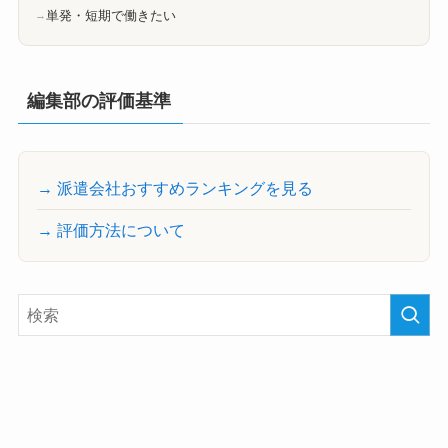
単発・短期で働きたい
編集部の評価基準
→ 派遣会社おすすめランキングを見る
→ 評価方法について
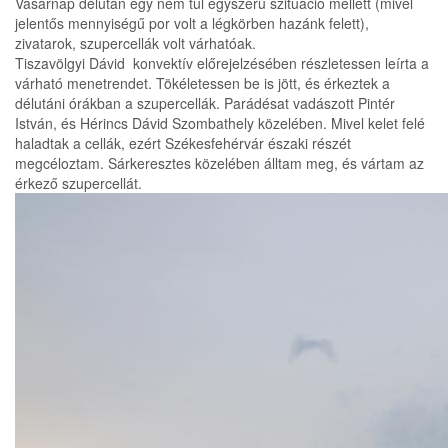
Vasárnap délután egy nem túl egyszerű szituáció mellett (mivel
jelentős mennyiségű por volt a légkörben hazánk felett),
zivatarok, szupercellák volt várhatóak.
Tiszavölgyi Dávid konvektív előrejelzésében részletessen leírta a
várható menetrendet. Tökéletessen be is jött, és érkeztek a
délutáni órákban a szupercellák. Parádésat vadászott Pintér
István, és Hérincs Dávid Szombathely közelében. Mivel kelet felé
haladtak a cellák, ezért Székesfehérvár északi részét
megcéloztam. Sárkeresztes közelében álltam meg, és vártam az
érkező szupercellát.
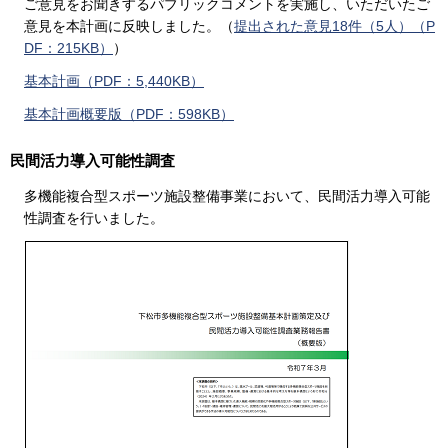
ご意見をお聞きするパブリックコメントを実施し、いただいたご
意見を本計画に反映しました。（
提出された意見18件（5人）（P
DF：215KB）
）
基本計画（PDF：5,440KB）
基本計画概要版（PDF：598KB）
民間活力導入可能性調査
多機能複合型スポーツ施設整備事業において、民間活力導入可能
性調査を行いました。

Required action:
The answer must be every line of the entries that includes the word "Dávid".

Written answer:
Tiszavölgyi Dávid konvektív előrejelzésében részletessen leírta a
István, és Hérincs Dávid Szombathely közelében. Mivel kelet felé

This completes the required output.